**EXERCISE DESCRIPTION**:
Retype, without any changes, the lines between the one holding "Clube dos mais" and the one holding "SOCIETY | Confira resultados", inclusive.

Items excerpted from a collection
# # # # # # #

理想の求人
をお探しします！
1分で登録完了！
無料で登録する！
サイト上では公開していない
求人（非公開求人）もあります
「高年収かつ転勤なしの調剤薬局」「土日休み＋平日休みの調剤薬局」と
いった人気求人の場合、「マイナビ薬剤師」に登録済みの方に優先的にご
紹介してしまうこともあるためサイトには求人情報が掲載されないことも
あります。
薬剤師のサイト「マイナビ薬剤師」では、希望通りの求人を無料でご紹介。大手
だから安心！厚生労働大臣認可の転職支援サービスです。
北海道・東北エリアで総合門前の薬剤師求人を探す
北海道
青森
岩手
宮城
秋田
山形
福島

# # # # # # #

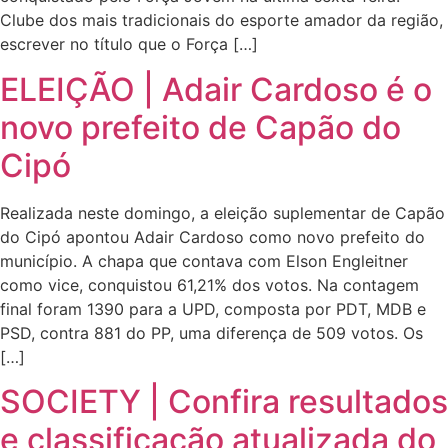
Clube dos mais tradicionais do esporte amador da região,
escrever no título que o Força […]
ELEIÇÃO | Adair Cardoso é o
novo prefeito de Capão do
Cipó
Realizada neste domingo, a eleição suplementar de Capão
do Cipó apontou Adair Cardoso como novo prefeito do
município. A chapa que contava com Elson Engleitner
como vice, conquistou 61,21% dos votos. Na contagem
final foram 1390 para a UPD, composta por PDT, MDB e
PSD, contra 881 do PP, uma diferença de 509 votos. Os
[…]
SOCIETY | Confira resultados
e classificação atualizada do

# # # # # # #

**REPLY**:
Clube dos mais tradicionais do esporte amador da região,
escrever no título que o Força […]
ELEIÇÃO | Adair Cardoso é o
novo prefeito de Capão do
Cipó
Realizada neste domingo, a eleição suplementar de Capão
do Cipó apontou Adair Cardoso como novo prefeito do
município. A chapa que contava com Elson Engleitner
como vice, conquistou 61,21% dos votos. Na contagem
final foram 1390 para a UPD, composta por PDT, MDB e
PSD, contra 881 do PP, uma diferença de 509 votos. Os
[…]
SOCIETY | Confira resultados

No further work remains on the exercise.